The final frontier

How one town nestled between Afghanistan and Pakistan is crucial to the fight to end polio

The town of Torkham, on the border between Pakistan and Afghanistan, is crucial to hopes of eradicating polio in two of its last strongholds.

The border town of Torkham more resembles a bustling marketplace than Afghanistan’s busiest crossing point. It is early, but gaudily painted trucks are already fighting for with buses, cars and carts for space, as crowds of Afghans jostle to pass through to Pakistan. The town in the eastern Nangarhar province is a vital gateway to the subcontinent for the 30,000 people that cross back and forth every day. It is also the staging ground for one of the last battles against polio, a scourge that as recently as 1988 raged across the region, paralysing or killing thousands of people each year.

Vast vaccination drives have herded the virus into only three countries: Afghanistan, Pakistan and Nigeria. Fewer than 250 cases were reported worldwide in 2012, but that is not enough to declare victory. Just one in each 200 cases of polio leads to paralysis, with the remainder causing feverish, flu-like symptoms or no signs of illness at all. For every paralysed child, then, a further 199 may be spreading the virus.

Until polio is wiped out in these final three nations, the risk of it infiltrating other states remains high. In Egypt, which has been free of the disease since 2004, a strain of wild poliovirus was found swirling in Cairo’s sewers in January. The World Health Organisation (WHO) believes it was likely imported from north Sindh, Pakistan.

Torkham is a microcosm of the fight to extinguish this disease. Afghanistan and Pakistan repeatedly re-infect one another with polio strains carried silently across the border by throngs of migrants. The crossing has become a focal point for vaccinators, who work exhaustively to stop transmission. Health workers, some wearing World Health Organisation armbands, can be seen weaving among clusters of veiled women to stop girls in bright shawls and small boys in baggy salwar kameez. Those found without a black ink stain on their finger, the mark used by field workers to denote vaccination, are inoculated on the spot. Around 2,000 children are immunised each day, scouted out by teams on both sides of the border.

Government backing

Governments in both countries have thrown their weight behind this final push to eradicate polio, ensuring a depth of support that was lacking before. Afghanistan’s President Hamid Karzai signed a national polio eradication plan in September, assigning a focal person to deliver updates directly to him. In Pakistan, the daughter of President Asif Ali Zardari is an ambassador for the eradication effort.
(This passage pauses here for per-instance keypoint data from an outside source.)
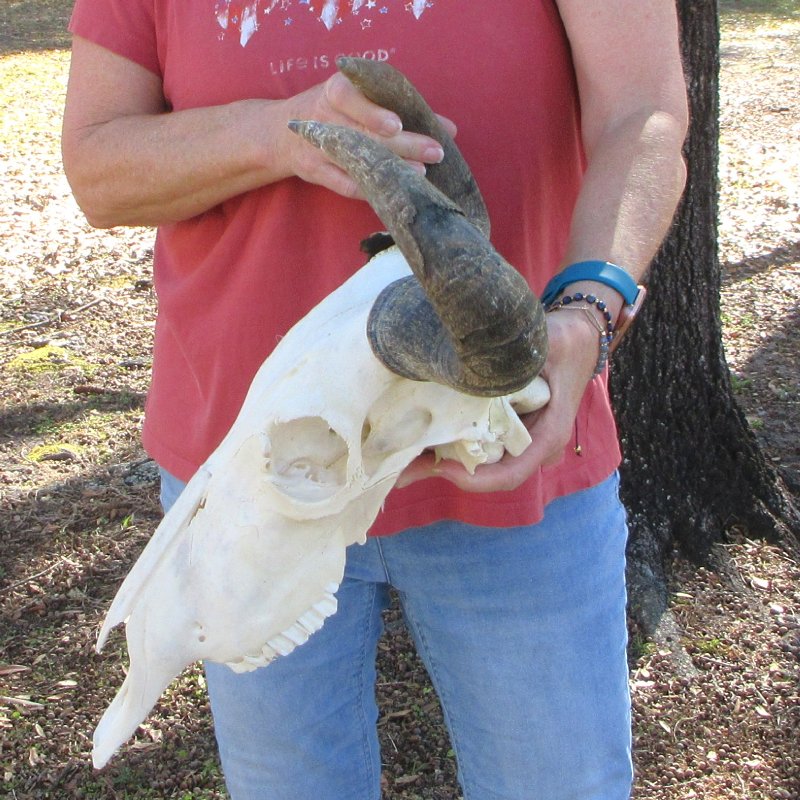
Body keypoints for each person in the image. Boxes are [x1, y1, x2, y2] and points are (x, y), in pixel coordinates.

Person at [62, 2, 688, 798]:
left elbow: (644, 112)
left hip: (508, 444)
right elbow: (99, 171)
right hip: (259, 470)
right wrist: (282, 133)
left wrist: (590, 305)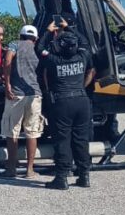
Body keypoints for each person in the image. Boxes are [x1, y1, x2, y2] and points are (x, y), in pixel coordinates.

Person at [40, 28, 96, 190]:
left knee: (62, 139)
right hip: (81, 100)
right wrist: (70, 28)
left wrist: (48, 31)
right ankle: (84, 174)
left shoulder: (53, 60)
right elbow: (85, 42)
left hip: (62, 101)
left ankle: (62, 176)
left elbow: (39, 48)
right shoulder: (82, 56)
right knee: (81, 139)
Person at [1, 24, 43, 178]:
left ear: (21, 35)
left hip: (16, 94)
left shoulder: (14, 44)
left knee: (12, 131)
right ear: (35, 38)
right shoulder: (38, 48)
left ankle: (11, 168)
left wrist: (7, 84)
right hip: (35, 94)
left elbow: (7, 61)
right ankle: (30, 169)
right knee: (32, 132)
Asifa Bhutto Zardari spoke out in December after the murder of field workers in Karachi and Peshawar by suspected militants, pledging to ramp up security to ensure planned vaccination drives could continue.
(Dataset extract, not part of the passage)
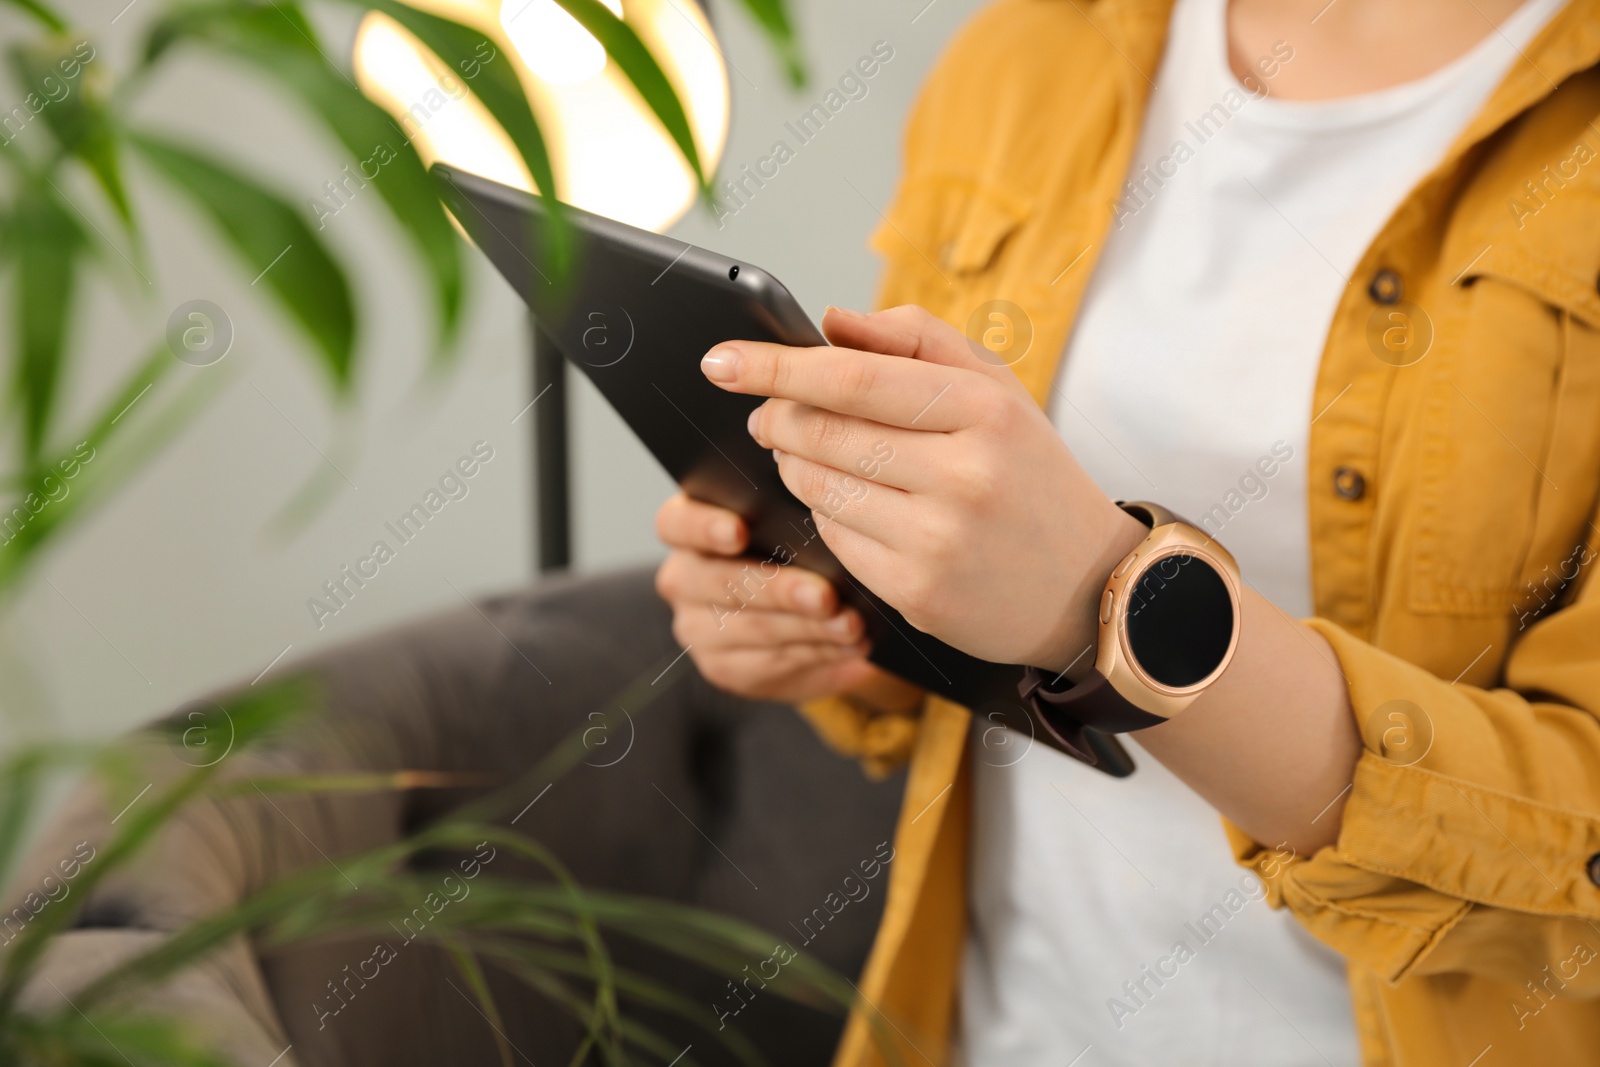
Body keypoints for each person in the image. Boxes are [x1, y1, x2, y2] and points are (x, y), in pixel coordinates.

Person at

“We cannot allow these people to dictate what we can and cannot do,” she said. “The polio vaccine can save millions. It is not against Islam to promote healthy children.”

It is an uphill battle. To reach pockets of unimmunised children, workers must go door-to-door in the mountainous tribal lands surrounding the border, chalking fractions on doors to show how many of the household’s offspring have been inoculated. Not all are made welcome. Rumours of vaccines being a Western plot to sterilise Muslim children, or a front for Western spying networks, can scare some families into refusing the vaccine. In Pakistan, more than 70 per cent of polio cases can be traced to the country’s Pashtun community, a conservative ethnic group with a high rate of vaccine hostility. Health workers have learned to lobby religious leaders and tribal elders for support: with their approval, doors open.

Progress is slow but steady. Pakistan saw 35 cases of polio in 2012, according to the Global Polio Eradication Initiative (GPEI), down from 89 the year before. Afghanistan’s caseload fell to 17, down from 27 cases in 2011.

It is expensive work. Each dose of oral polio vaccine costs around $0.14, but the medical costs of transporting and distributing it are far higher. The Islamic Development Bank recently pledged $227m in financing to Pakistan to fight the virus but more is needed. The GPEI calculates that an annual $1bn spent wiping out the last traces of the virus over the next few years could save up to $50bn over the long term, eliminating the burden of treatment costs and the need for huge immunisation campaigns.

For now, Torkham’s field staff must keep the pressure on, vaccinating intensely to reduce the pool of unprotected children vulnerable to infection. If they, and others like them, succeed, polio will join smallpox as the only other virus in human history to be wiped out in the wild. Millions of lives may depend on it.